Exercise description: Transcribe all the lines below exactly. Omit the pictures.

Materials provided below:

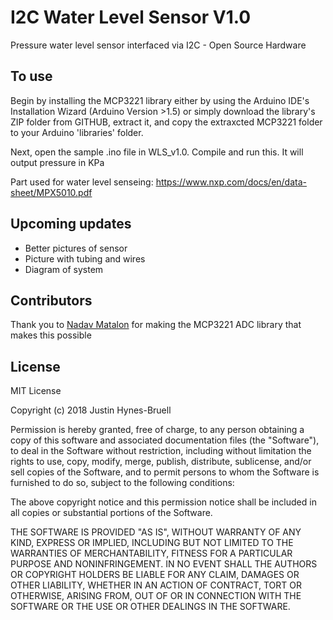 # I2C Water Level Sensor V1.0

Pressure water level sensor interfaced via I2C - Open Source Hardware

## To use

Begin by installing the MCP3221 library either by using the Arduino IDE's Installation Wizard (Arduino Version >1.5) or simply download the library's ZIP folder from GITHUB, extract it, and copy the extraxcted MCP3221 folder to your Arduino 'libraries' folder.

Next, open the sample .ino file in WLS_v1.0. Compile and run this. It will output pressure in KPa

Part used for water level senseing: https://www.nxp.com/docs/en/data-sheet/MPX5010.pdf


## Upcoming updates
* Better pictures of sensor
* Picture with tubing and wires
* Diagram of system

## Contributors

Thank you to [Nadav Matalon](https://github.com/nadavmatalon/MCP3221) for making the MCP3221 ADC library that makes this possible


## License

MIT License

Copyright (c) 2018 Justin Hynes-Bruell

Permission is hereby granted, free of charge, to any person obtaining a copy
of this software and associated documentation files (the "Software"), to deal
in the Software without restriction, including without limitation the rights
to use, copy, modify, merge, publish, distribute, sublicense, and/or sell
copies of the Software, and to permit persons to whom the Software is
furnished to do so, subject to the following conditions:

The above copyright notice and this permission notice shall be included in all
copies or substantial portions of the Software.

THE SOFTWARE IS PROVIDED "AS IS", WITHOUT WARRANTY OF ANY KIND, EXPRESS OR
IMPLIED, INCLUDING BUT NOT LIMITED TO THE WARRANTIES OF MERCHANTABILITY,
FITNESS FOR A PARTICULAR PURPOSE AND NONINFRINGEMENT. IN NO EVENT SHALL THE
AUTHORS OR COPYRIGHT HOLDERS BE LIABLE FOR ANY CLAIM, DAMAGES OR OTHER
LIABILITY, WHETHER IN AN ACTION OF CONTRACT, TORT OR OTHERWISE, ARISING FROM,
OUT OF OR IN CONNECTION WITH THE SOFTWARE OR THE USE OR OTHER DEALINGS IN THE
SOFTWARE.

End of Materials provided.

Task response:
 # I2C Water Level Sensor V1.0

Pressure water level sensor interfaced via I2C - Open Source Hardware

## To use

Begin by installing the MCP3221 library either by using the Arduino IDE's Installation Wizard (Arduino Version >1.5) or simply download the library's ZIP folder from GITHUB, extract it, and copy the extraxcted MCP3221 folder to your Arduino 'libraries' folder.

Next, open the sample .ino file in WLS_v1.0. Compile and run this. It will output pressure in KPa

Part used for water level senseing: https://www.nxp.com/docs/en/data-sheet/MPX5010.pdf


## Upcoming updates
* Better pictures of sensor
* Picture with tubing and wires
* Diagram of system

## Contributors

Thank you to [Nadav Matalon](https://github.com/nadavmatalon/MCP3221) for making the MCP3221 ADC library that makes this possible


## License

MIT License

Copyright (c) 2018 Justin Hynes-Bruell

Permission is hereby granted, free of charge, to any person obtaining a copy
of this software and associated documentation files (the "Software"), to deal
in the Software without restriction, including without limitation the rights
to use, copy, modify, merge, publish, distribute, sublicense, and/or sell
copies of the Software, and to permit persons to whom the Software is
furnished to do so, subject to the following conditions:

The above copyright notice and this permission notice shall be included in all
copies or substantial portions of the Software.

THE SOFTWARE IS PROVIDED "AS IS", WITHOUT WARRANTY OF ANY KIND, EXPRESS OR
IMPLIED, INCLUDING BUT NOT LIMITED TO THE WARRANTIES OF MERCHANTABILITY,
FITNESS FOR A PARTICULAR PURPOSE AND NONINFRINGEMENT. IN NO EVENT SHALL THE
AUTHORS OR COPYRIGHT HOLDERS BE LIABLE FOR ANY CLAIM, DAMAGES OR OTHER
LIABILITY, WHETHER IN AN ACTION OF CONTRACT, TORT OR OTHERWISE, ARISING FROM,
OUT OF OR IN CONNECTION WITH THE SOFTWARE OR THE USE OR OTHER DEALINGS IN THE
SOFTWARE.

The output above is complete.